Moon Crash (2022) Review
Less than a week after The Asylum gave us Dracula: The Original Living Vampire they’re back with Moon Crash. And while it’s an obvious cash in on Moonfall, it’s also another in a long line of films they’ve done on this theme, Meteor Moon, Asteroid-a-Geddon, Collision Earth, etc. Can they use that experience to deliver a fun mockbuster, or is it just a rehash of what’s come before?
Moon Crash is set far enough into the future that we’ve established a mining operation on the moon, but not so far that anything on Earth looks different than it does today. And people act the same as they do today as well. For the sake of a bigger bonus, the drilling company’s management insists on running the drill at full power, despite the operator’s concerns. Almost immediately, they hit a major fault line and crack the Moon in two.
Back on Earth, Steve (Tyler Christopher, General Hospital, Days of Our Lives) the head of the aeronautics company that got the miners up there and his ex, Amanda (Pauline Egan, Murder, She Baked: A Chocolate Chip Cookie Mystery, Delinquent) must find a way to work with Steve’s brother Logan (Jamison Jones, The Wretched, Hollywood Homicide) and the other survivors on the Moon to stop the largest fragment from reaching Earth, which it’s scheduled to do in twelve hours.
If this sounds less like a low budget version of Roland Emmerich’s forthcoming epic and more like yet another version of the films I mentioned earlier, you’re right. That’s probably because Joe Roche, who co-wrote Moon Crash with Lauren Pritchard (Planet Dune, Robot Apocalypse), also wrote Meteor Moon and Collision Earth. They simply made a few small changes here and there, management hired Jeremy London (Demigod, Mississippi River Sharks) instead of Eric Roberts to play General Madden and handed the project off to director Noah Luke (Jungle Run).

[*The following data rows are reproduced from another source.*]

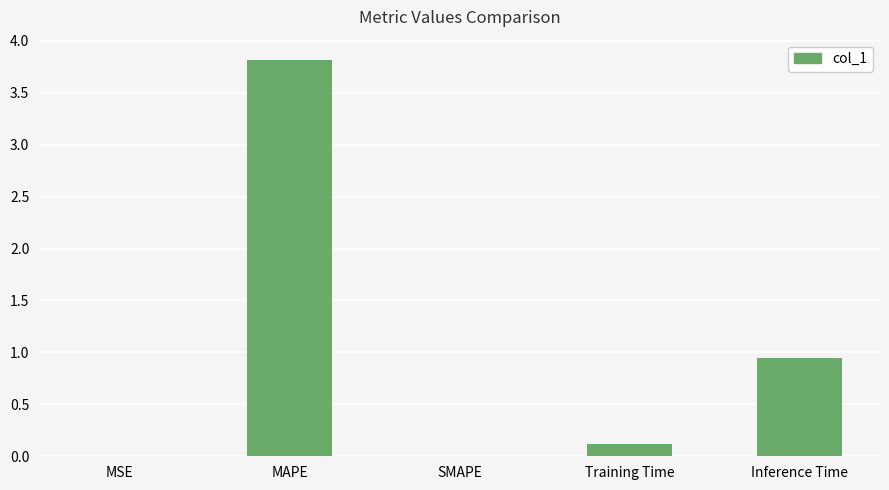

What is the greatest value displayed?

3.8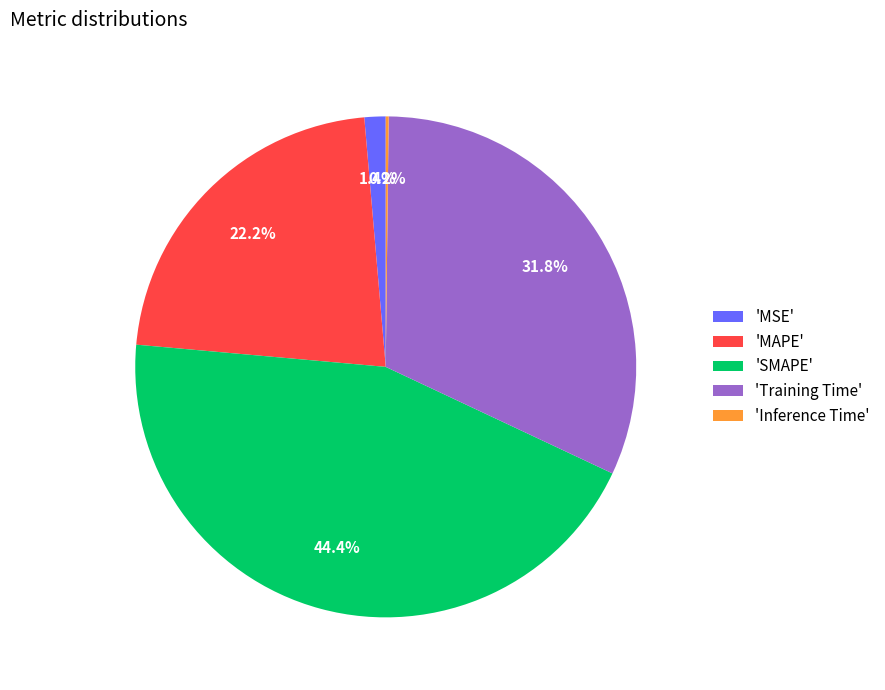

Which category has the biggest portion of the pie?

'SMAPE'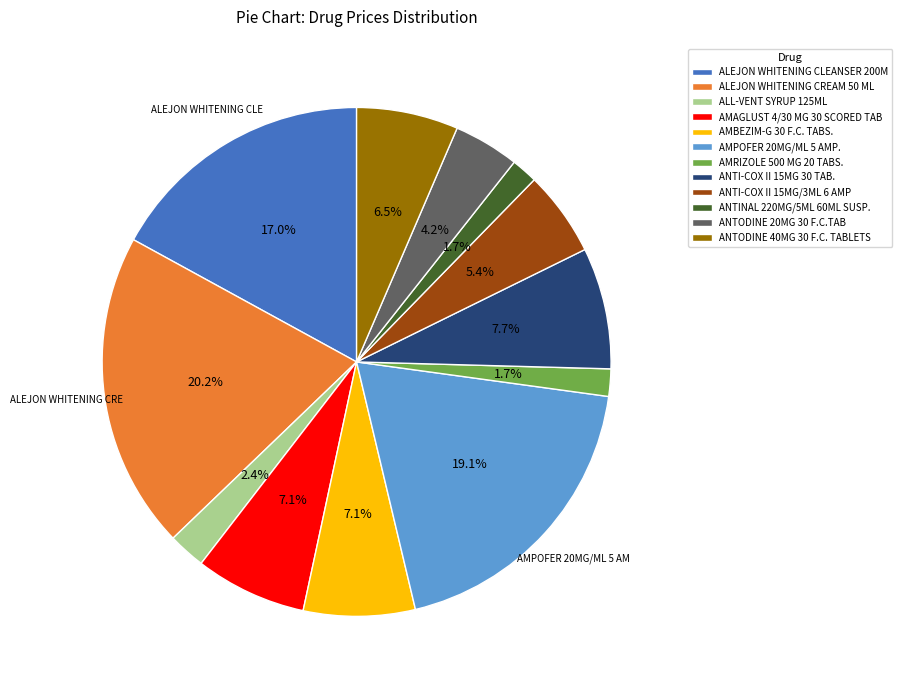

What is the ratio of the value at AMRIZOLE 500 MG 20 TABS. to the value at ANTI-COX II 15MG/3ML 6 AMP?

0.3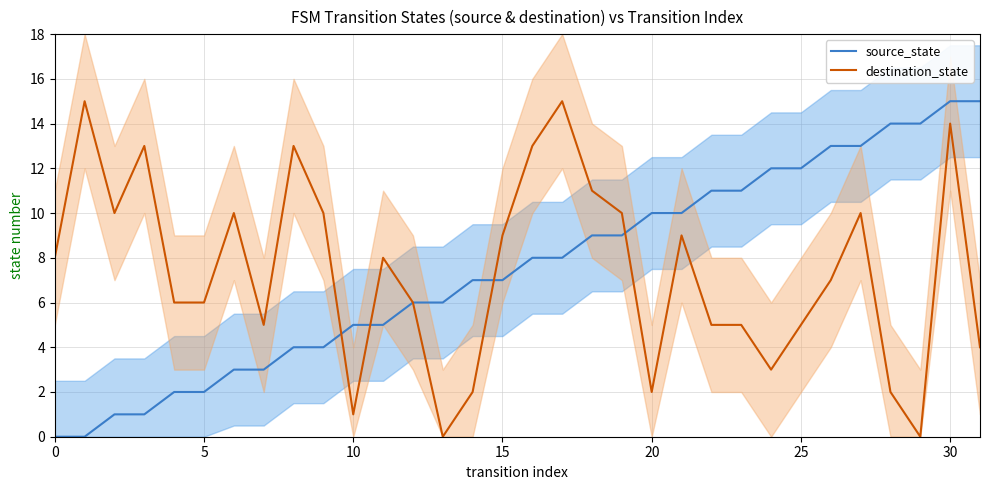

What is the maximum value for source_state?

15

Unfortunately, while he was able to make something fast-paced and fun out of that film’s rather original plot, there’s not much he can do with Moon Crash. Anyone who makes a habit of watching films from The Asylum, or cheap disaster movies in general, will be incredibly familiar with the material, and it moves at a glacial pace. There’s only brief bursts of action and CGI destruction amidst oceans of talk.
Everything just plods along with characters spouting loads of technobabble while looking worried and occasionally throwing themselves around trying to convince us there’s been another meteorite impact. As a result, Moon Crash never builds up momentum or excitement. Similarly, there’s no real tension either because every time something starts to build, the script reverts back to a couple of people talking, and the only danger is of the audience falling asleep.
What effects we get in Moon Crash are mostly decent at least. The miniatures of the mining base looked fairly good and the footage of the spaceship were mostly convincing. The scenes of chunks of the Moon hitting Earth were a mixed bag, however. Several of the scenes of the debris heading toward Earth looked familiar and, like much of the script, were scavenged from other films.
With several of The Asylum’s recent films actually being enjoyable, I had high hopes that teaming the director of Jungle Run and the writer of Devil’s Triangle would produce something fun. But Moon Crash’s recycled script has all the faults of their older films and very few of the things that have helped their more recent output.